IngrandisciLa produzione elettrica da incenerimento dei rifiuti riceve infatti sovvenzioni sia attraverso i costi di smaltimento che grazie agli incentivi destinati alle fonti rinnovabili. Un vero e proprio paradosso che grava sulle tasche dei cittadini, costretti a pagare nella bolletta energetica una "tassa invisibile" che finanzia i termovalorizzatori, invece di promuovere lo sviluppo delle fonti rinnovabili.

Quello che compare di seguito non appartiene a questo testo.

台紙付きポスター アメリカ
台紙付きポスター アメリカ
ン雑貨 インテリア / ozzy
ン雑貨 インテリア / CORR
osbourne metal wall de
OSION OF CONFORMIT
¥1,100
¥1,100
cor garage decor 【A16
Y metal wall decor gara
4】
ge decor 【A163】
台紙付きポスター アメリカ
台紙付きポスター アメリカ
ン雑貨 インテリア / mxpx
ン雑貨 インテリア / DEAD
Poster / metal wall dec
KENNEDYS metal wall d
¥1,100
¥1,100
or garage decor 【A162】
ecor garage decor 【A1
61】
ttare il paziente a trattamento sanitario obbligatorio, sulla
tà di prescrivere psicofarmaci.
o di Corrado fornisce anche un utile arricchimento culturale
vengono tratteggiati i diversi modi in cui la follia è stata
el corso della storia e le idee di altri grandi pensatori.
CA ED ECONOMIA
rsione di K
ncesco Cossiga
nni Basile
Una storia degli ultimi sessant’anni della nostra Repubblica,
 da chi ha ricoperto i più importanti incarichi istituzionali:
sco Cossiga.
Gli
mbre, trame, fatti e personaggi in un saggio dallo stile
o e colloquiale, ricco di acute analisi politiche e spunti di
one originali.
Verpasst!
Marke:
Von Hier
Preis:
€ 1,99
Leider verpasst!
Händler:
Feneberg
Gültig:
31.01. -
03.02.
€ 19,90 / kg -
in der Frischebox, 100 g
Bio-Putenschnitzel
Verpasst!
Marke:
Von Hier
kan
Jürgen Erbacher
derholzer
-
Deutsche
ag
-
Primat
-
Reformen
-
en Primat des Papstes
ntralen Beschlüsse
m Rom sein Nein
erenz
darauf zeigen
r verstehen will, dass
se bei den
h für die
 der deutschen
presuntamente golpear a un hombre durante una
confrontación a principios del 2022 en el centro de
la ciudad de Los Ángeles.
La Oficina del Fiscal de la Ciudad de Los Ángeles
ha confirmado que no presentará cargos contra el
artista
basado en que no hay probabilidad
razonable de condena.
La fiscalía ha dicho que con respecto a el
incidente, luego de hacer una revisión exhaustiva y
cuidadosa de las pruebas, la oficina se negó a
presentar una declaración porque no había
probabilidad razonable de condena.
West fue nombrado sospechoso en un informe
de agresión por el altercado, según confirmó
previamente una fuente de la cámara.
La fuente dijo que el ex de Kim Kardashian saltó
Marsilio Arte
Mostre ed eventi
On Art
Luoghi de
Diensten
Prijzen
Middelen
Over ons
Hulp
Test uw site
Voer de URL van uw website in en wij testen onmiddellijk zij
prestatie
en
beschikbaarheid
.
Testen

Ma non è tutto. C'è infatti un altro grande paradosso: secondo i dati ufficiali della Convenzione quadro sui cambiamenti climatici, gli inceneritori emettono, a parità di energia prodotta, più anidride carbonica rispetto alla media delle altre fonti energetiche [ vedi tabella ]. Questo significa che gli incentivi destinati in teoria alle fonti rinnovabili - che hanno emissioni nulle di CO2 – contribuiscono, in realtà, ad aumentare le emissioni, allontanandoci dal rispetto delle scadenze e degli impegni previsti dal Protocollo di Kyoto.